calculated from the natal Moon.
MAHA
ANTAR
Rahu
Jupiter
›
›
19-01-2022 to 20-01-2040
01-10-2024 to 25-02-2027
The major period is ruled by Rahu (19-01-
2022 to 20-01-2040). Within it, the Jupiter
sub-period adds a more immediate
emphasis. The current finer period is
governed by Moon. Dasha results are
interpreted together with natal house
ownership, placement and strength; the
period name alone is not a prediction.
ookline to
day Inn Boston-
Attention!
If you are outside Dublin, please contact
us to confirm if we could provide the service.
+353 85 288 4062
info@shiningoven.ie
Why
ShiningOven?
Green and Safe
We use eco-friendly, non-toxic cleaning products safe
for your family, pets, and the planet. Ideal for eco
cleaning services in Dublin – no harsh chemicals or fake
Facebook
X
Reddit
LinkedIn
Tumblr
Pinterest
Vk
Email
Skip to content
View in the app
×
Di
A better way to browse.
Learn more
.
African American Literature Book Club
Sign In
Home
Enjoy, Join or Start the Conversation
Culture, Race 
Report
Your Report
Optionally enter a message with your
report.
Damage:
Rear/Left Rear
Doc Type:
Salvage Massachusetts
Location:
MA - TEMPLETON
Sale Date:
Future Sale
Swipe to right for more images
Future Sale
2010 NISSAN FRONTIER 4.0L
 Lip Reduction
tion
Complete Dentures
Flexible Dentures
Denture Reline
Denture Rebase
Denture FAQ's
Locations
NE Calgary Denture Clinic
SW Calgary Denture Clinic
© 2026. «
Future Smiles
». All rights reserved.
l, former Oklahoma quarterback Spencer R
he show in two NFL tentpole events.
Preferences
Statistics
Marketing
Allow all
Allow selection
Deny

Assigned task:
Please write out, exactly as they appear, only the lines from the one holding "African American Literature Book Club" through the end of the data.

Task output:
African American Literature Book Club
Sign In
Home
Enjoy, Join or Start the Conversation
Culture, Race 
Report
Your Report
Optionally enter a message with your
report.
Damage:
Rear/Left Rear
Doc Type:
Salvage Massachusetts
Location:
MA - TEMPLETON
Sale Date:
Future Sale
Swipe to right for more images
Future Sale
2010 NISSAN FRONTIER 4.0L
 Lip Reduction
tion
Complete Dentures
Flexible Dentures
Denture Reline
Denture Rebase
Denture FAQ's
Locations
NE Calgary Denture Clinic
SW Calgary Denture Clinic
© 2026. «
Future Smiles
». All rights reserved.
l, former Oklahoma quarterback Spencer R
he show in two NFL tentpole events.
Preferences
Statistics
Marketing
Allow all
Allow selection
Deny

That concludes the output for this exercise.